On 4th July 1994, Kigali fell to the RPF. The RPF forced the Hutu army and militias into the Democratic Republic of Congo. As a result, the genocide and civil war ended in mid-July.
In an effort to escape accountability, hundreds of thousands of Hutu “genocidaires” and their accomplices, (as well as innocent refugees displaced by the violence), fled to eastern Zaire (now the Democratic Republic of Congo). Approximately two million people fled Rwanda after 1994. As a result, the RPF targeted Zaire and another war occurred. The conflict lasted approximately 6 years (over the First and Second Congo Wars) and resulted in the deaths of a further 5.4 million people. Deaths were principally caused by disease and starvation. Nine African countries and approximately 25 armed groups were involved in the war.
Most Rwandan refugees have returned to the country, although some Hutus remain in the Democratic Republic of Congo, including various militia members who were involved in wars in the Congo. Incursions into the country by the exiled Hutu radical militia remains a concern for the government of Rwanda.

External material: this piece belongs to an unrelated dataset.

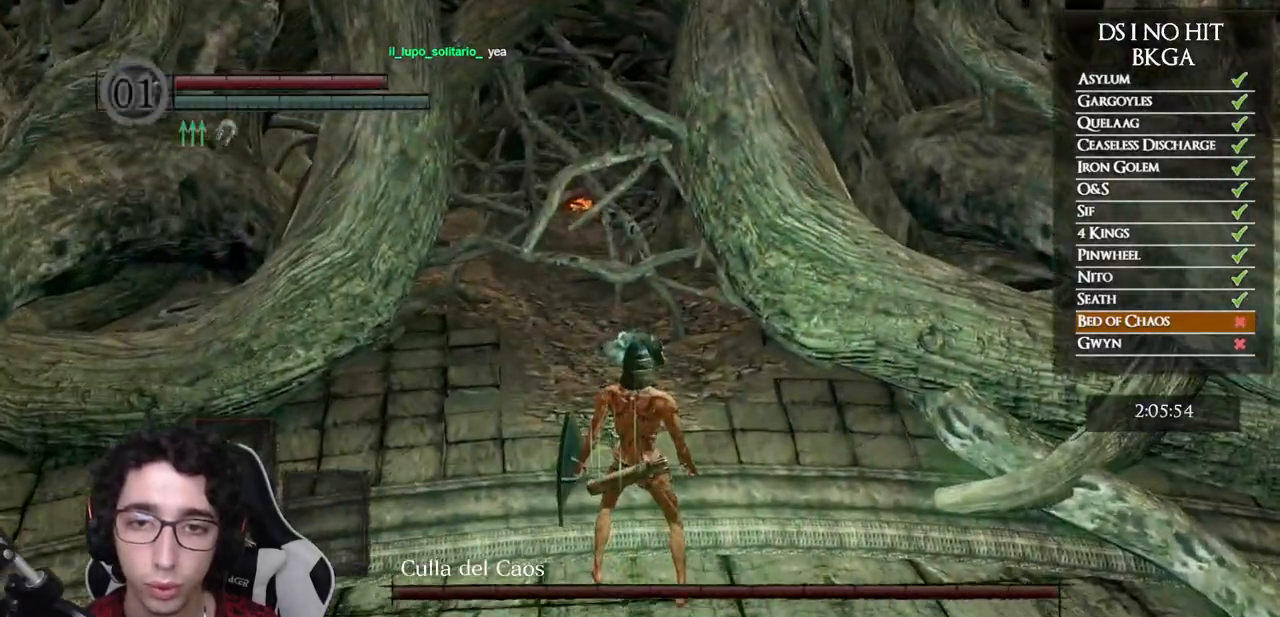
{"buttons": [], "left_stick": "up", "right_stick": "center", "events": [[167, "left_stick", "up"]]}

After the Genocide, the RPF organised a coalition government similar to that established by President Juvénal Habyarimana in 1992. ‘The Broad-Based Government of National Unity’s fundamental law is based on a combination of the constitution, the Arusha accords, and political declarations by the parties. The MRND party was outlawed.
The first post-war presidential and legislative elections were held in August and September 2003. Paul Kagame (leader of the RPF) received 95% of the vote in the national election which had a voter turnout of 96%. The Coalition, which includes the RPF, received 73% of the vote. Paul Kagame was elected to a seccond term in office in 2010, and a third term in 2017, which will run through to 2024.

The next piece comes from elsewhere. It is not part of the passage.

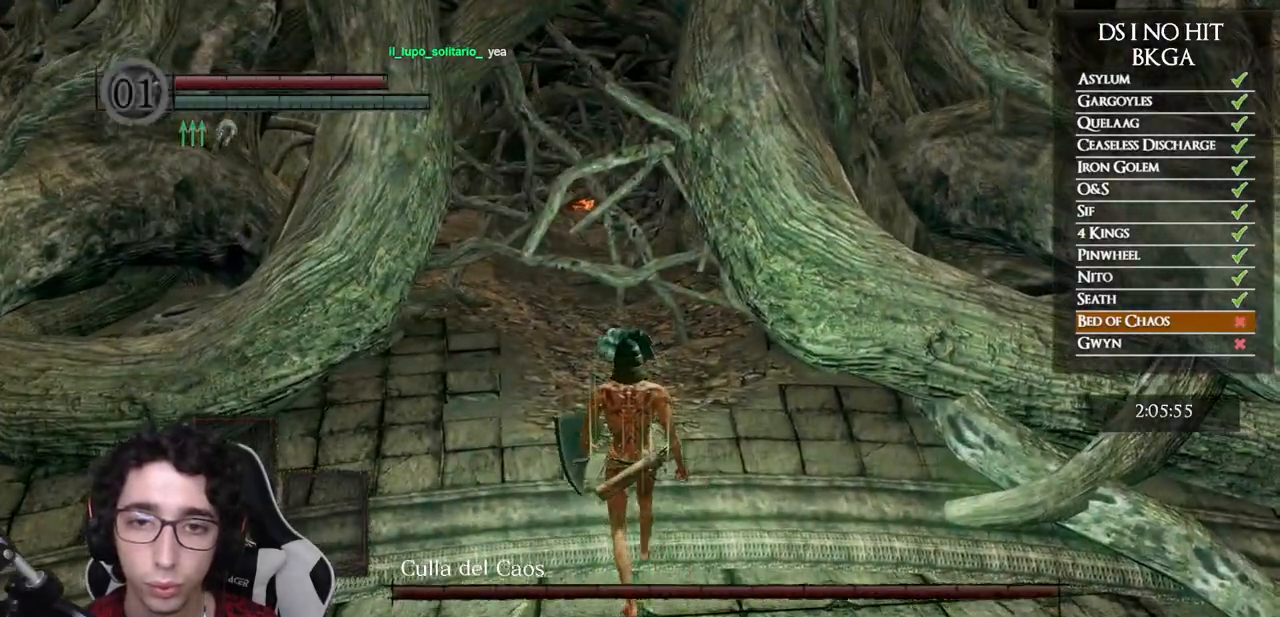
{"buttons": [], "left_stick": "up", "right_stick": "center", "events": []}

The prison system remains a divisive issue in Rwanda; the release of prisoners into the community has caused problems for survivors who face intimidation, and in some cases, fear of murder, (as a result of in retaliation for victims giving evidence at gacaca trials).
The current Rwandan government prohibits any form of discrimination by ethnicity, race or religion. The government has also passed laws prohibiting emphasis on Hutu or Tutsi identity in most types of political activity.